Note that these prompts, e.g., “A cute cat”, “A cute dog”, and “A cute cat and a cute dog sit next to each other”, are just examples, and you can modify your prompts to your liking by modifying the prompts in the main function.
If you experience hung kernel or something similar, erestart/refresh RHOAI dashboard and relaunch the notebook. Alternatively, if you were using an HCP cluster, you might also want to add more nodes into the machine pool.

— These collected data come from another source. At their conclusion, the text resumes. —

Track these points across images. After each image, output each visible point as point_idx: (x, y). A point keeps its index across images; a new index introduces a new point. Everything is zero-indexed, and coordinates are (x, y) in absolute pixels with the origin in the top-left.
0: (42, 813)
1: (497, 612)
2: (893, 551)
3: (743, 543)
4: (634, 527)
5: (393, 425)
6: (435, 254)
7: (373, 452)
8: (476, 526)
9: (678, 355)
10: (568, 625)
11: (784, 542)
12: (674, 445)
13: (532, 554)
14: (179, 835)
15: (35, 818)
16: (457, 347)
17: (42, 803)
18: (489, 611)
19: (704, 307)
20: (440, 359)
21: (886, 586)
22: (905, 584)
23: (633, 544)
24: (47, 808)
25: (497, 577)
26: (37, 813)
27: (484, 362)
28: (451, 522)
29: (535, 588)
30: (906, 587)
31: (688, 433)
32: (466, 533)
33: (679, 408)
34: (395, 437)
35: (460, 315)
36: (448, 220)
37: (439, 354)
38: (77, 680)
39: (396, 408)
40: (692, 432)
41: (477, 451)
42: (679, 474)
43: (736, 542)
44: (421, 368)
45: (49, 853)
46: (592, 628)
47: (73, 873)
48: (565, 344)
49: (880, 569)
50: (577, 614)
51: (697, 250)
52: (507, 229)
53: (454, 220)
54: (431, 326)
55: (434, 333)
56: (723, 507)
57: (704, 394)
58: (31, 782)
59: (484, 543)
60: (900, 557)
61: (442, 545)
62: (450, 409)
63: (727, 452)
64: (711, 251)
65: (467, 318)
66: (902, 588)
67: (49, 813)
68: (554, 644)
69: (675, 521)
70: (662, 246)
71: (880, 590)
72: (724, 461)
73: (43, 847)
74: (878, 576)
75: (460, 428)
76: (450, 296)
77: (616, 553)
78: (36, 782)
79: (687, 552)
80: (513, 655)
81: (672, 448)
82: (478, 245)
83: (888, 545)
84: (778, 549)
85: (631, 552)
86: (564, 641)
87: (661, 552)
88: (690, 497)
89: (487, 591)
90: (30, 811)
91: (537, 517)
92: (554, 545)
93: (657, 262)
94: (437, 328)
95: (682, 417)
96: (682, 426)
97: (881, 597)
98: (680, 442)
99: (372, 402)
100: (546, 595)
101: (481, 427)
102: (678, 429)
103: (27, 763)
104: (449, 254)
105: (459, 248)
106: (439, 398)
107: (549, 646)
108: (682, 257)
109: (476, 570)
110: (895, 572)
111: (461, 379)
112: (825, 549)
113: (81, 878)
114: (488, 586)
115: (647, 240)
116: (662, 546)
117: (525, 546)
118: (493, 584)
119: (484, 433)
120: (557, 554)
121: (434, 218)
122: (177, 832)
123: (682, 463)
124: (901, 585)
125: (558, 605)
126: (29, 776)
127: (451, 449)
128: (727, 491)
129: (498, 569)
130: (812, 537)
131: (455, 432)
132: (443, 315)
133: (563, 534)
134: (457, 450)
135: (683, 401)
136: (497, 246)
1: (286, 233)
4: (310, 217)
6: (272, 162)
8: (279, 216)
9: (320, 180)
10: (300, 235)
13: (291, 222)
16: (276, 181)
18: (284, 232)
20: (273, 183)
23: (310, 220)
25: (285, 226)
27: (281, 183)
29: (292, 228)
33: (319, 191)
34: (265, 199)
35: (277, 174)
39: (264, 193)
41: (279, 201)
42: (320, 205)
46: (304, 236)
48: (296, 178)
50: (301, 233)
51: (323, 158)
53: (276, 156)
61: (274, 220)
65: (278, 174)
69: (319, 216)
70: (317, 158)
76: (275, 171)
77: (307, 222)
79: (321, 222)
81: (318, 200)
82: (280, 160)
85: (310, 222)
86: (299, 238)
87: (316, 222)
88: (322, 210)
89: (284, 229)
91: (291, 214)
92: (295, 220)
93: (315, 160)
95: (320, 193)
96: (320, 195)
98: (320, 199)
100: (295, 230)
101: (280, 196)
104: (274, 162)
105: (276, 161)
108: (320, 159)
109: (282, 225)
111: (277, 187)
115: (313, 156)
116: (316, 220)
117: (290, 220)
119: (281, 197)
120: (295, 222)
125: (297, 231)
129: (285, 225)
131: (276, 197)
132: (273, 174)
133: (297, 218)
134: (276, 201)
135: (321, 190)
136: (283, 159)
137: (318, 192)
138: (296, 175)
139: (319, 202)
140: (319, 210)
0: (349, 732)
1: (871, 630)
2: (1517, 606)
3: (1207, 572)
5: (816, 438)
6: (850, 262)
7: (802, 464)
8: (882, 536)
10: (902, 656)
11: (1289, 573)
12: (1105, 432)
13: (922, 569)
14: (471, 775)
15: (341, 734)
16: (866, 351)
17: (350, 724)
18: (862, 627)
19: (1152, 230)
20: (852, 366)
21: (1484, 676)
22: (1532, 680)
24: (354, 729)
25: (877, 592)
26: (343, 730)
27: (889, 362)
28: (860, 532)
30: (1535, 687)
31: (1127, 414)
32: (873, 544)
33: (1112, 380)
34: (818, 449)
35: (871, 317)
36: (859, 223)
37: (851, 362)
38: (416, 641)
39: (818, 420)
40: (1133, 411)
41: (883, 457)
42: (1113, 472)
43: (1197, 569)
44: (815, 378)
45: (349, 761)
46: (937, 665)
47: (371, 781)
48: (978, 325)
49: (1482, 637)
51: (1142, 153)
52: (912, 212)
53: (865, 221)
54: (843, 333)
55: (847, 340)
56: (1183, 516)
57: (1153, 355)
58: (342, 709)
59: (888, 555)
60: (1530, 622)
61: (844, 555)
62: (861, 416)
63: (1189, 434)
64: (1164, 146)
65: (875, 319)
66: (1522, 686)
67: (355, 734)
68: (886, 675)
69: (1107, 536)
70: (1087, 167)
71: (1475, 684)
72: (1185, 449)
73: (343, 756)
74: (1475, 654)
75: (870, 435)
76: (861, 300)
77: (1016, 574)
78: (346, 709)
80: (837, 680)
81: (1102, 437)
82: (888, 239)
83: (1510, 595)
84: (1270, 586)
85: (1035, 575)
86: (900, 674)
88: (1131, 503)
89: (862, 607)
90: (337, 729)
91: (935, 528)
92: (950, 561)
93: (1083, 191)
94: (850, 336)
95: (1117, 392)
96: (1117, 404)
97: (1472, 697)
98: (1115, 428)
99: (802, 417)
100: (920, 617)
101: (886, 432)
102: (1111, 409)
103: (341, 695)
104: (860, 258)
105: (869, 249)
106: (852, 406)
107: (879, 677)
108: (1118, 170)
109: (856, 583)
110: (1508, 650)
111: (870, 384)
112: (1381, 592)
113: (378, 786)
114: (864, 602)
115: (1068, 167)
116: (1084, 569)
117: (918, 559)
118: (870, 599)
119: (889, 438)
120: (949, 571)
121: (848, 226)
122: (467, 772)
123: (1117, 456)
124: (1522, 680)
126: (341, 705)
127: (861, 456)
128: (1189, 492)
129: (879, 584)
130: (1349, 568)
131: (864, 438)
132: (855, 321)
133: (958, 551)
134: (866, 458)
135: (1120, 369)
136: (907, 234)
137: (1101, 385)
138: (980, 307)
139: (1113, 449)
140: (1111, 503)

Note that you might encounter the following warning messages, which are informational and generally harmless:
- "The cache for model files in Transformers v4.22.0 has been updated…": This is just an informational message that can be safely ignored once the cache migration is complete.

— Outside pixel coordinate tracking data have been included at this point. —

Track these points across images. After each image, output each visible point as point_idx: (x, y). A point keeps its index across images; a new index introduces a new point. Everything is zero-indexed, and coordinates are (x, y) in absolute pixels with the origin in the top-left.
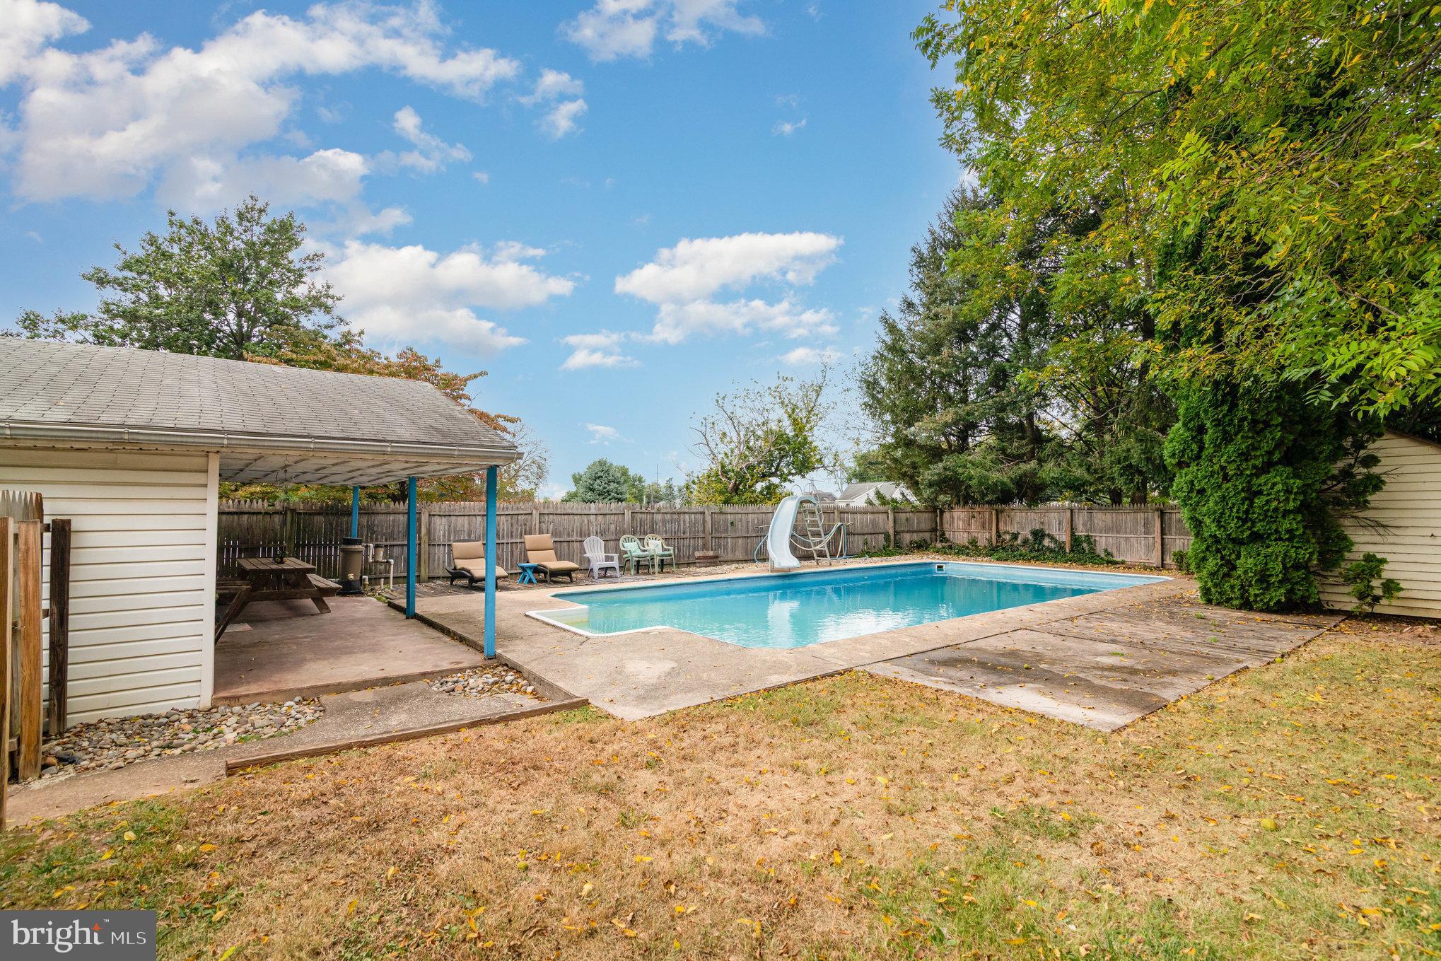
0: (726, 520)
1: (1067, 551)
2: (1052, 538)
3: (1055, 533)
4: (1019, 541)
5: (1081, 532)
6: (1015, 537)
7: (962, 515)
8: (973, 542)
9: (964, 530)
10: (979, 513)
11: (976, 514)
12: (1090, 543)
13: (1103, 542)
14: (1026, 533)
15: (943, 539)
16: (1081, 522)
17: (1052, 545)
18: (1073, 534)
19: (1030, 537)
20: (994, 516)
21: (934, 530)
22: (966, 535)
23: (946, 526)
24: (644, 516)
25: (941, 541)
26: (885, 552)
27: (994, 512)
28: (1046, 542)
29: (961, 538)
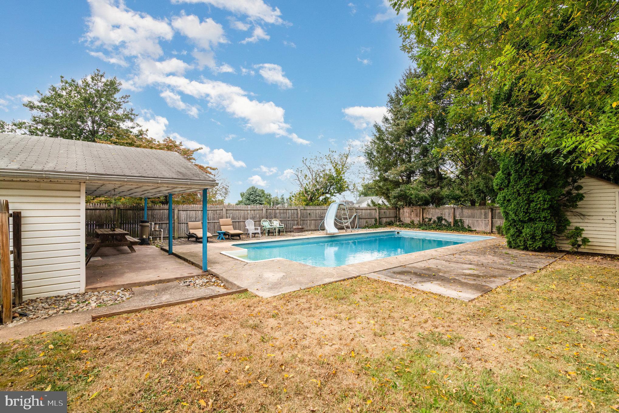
0: (307, 213)
1: (452, 226)
2: (445, 220)
3: (447, 218)
4: (432, 222)
5: (458, 218)
6: (430, 220)
7: (408, 210)
8: (412, 222)
9: (409, 217)
10: (415, 209)
11: (414, 210)
12: (462, 223)
13: (467, 222)
14: (435, 218)
15: (400, 221)
16: (458, 213)
17: (446, 223)
18: (454, 218)
19: (436, 220)
20: (421, 211)
21: (396, 217)
22: (409, 219)
23: (401, 215)
24: (271, 211)
25: (399, 222)
26: (375, 226)
27: (421, 209)
28: (443, 222)
29: (407, 220)
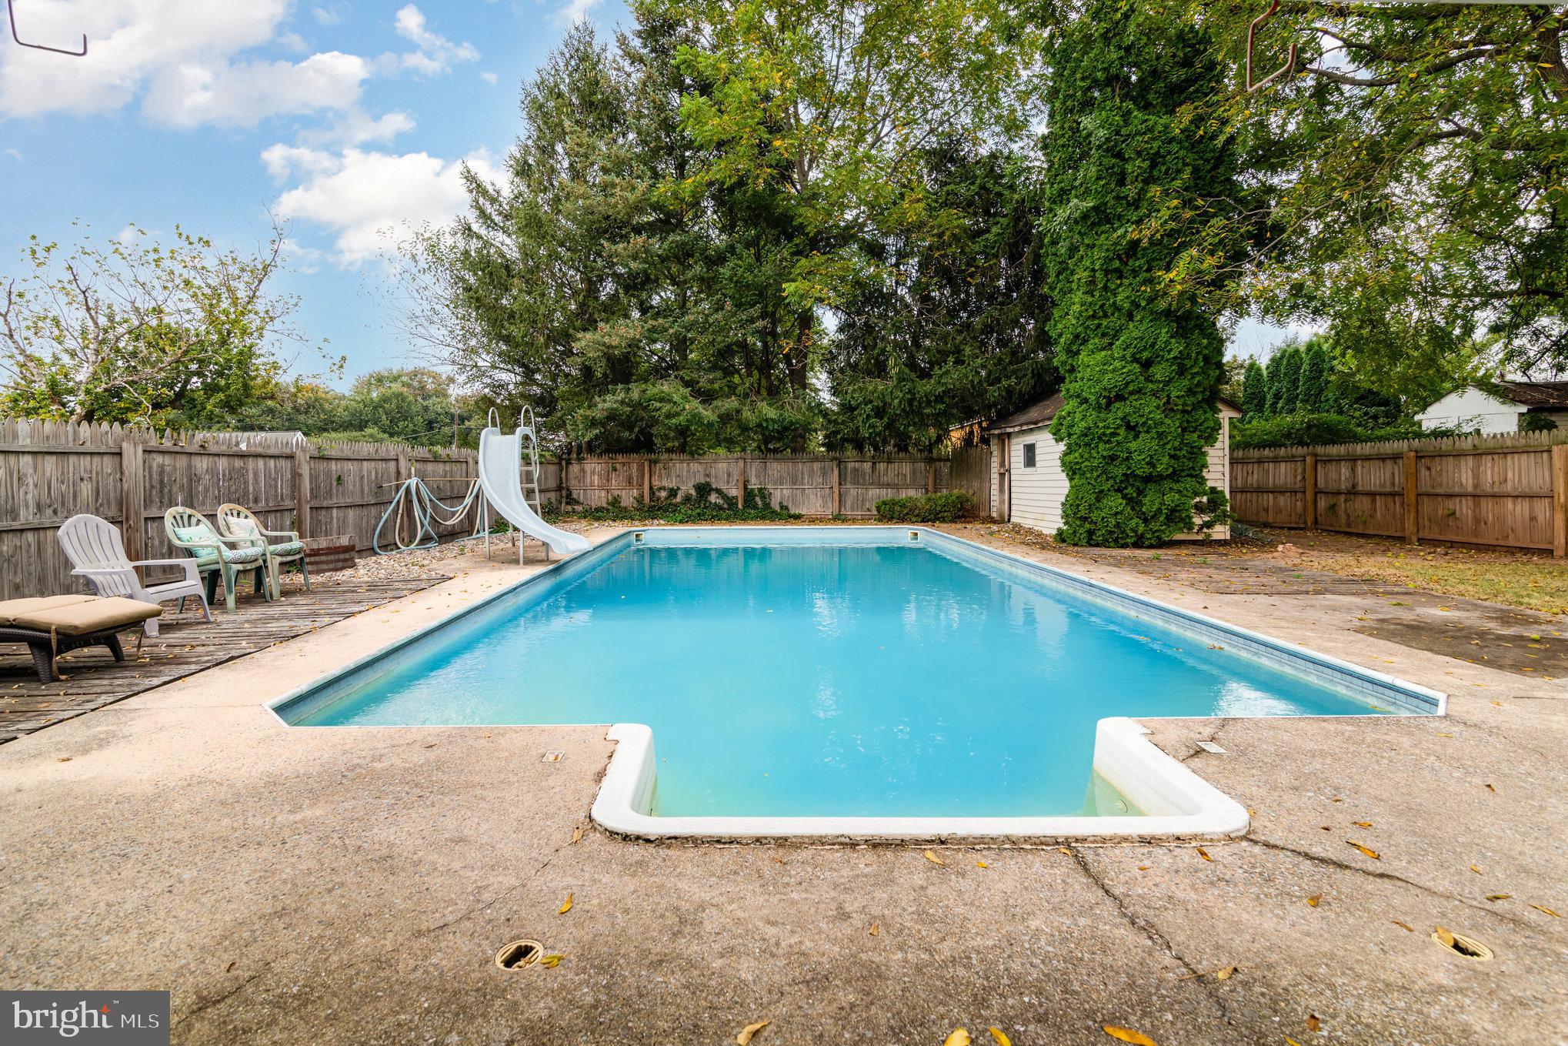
0: (328, 474)
1: (740, 506)
2: (718, 491)
3: (723, 487)
4: (679, 499)
5: (754, 485)
6: (673, 493)
7: (598, 468)
8: (615, 502)
9: (601, 488)
10: (624, 464)
11: (618, 466)
12: (763, 497)
13: (779, 495)
14: (688, 488)
15: (571, 500)
16: (754, 474)
17: (720, 501)
18: (745, 488)
19: (693, 492)
20: (647, 468)
21: (559, 488)
22: (603, 493)
23: (573, 483)
25: (568, 503)
27: (646, 464)
28: (713, 498)
29: (598, 498)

- "Unable to register cuDNN/cuFFT/cuBLAS factory...": These messages indicate that these CUDA libraries are being initialized multiple times.

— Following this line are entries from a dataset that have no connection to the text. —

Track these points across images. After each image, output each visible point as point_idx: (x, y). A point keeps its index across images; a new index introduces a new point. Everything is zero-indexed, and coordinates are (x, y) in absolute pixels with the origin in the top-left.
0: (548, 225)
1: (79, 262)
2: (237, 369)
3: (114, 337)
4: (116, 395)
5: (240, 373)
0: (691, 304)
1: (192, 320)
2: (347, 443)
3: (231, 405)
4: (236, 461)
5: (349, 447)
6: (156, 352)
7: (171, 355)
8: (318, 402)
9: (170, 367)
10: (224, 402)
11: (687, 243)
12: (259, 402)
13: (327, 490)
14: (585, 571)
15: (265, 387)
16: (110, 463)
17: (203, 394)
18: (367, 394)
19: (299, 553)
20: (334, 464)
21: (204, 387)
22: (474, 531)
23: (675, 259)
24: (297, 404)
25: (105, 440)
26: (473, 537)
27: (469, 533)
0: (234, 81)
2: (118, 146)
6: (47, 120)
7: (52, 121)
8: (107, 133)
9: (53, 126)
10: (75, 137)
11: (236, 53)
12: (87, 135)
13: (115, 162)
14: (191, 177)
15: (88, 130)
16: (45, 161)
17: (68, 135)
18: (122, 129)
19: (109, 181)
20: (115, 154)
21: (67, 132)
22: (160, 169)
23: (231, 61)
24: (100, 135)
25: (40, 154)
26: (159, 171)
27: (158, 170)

- "This TensorFlow binary is optimized to use available CPU instructions...": This is also just an informational message that TensorFlow installation is working but could potentially be optimized further.
- "TF-TRT Warning: Could not find TensorRT": This warning indicates that TensorRT is not available, which might affect performance but not functionality.
5. Future research
Note that this is a simple tutorial intended to guide you through the necessary environment set up once you have a ROSA cluster spun up and followed by a simple deployment of generating images using the Stable Diffusion model. If you happen to get unsatisfactory results, i.e., inaccurate images, there are many ways you can go about improving them, such as by adjusting the parameters and using more specific prompts.
In one of my runs, I noticed that the model generated an inaccurate image of a cat and a dog (for the third prompt) as shown in Figure 5.
So here I adjusted the num_inference_steps
from 50 to 75, guidance_scale
from 7.5 to 8.5, and modified the last prompt into “A cute cat and a cute dog sitting next to each other, both faces and bodies are in the same image and background”. And thus, I got Figure 6 as a result (note that results may vary).
Increasing num_inference_steps
will allow the model more iterations to refine the image, adjusting guidance_scale
can lead to images that are more closely matching the prompt, and using more detailed prompts can help guide the model better.
However, note that even with these optimizations, generating images with multiple specific elements can be tricky due to the inherent nature of generative models. You might still need to run the code multiple times to get the desired results.
Note that there are many other ways to improve the accuracy that I’m not going to delve further in this blog, such as using negative prompts to exclude what you don’t want to see in the image, fine-tuning the model, using another model, increasing the batch size, etc. These are all potential topics for future research.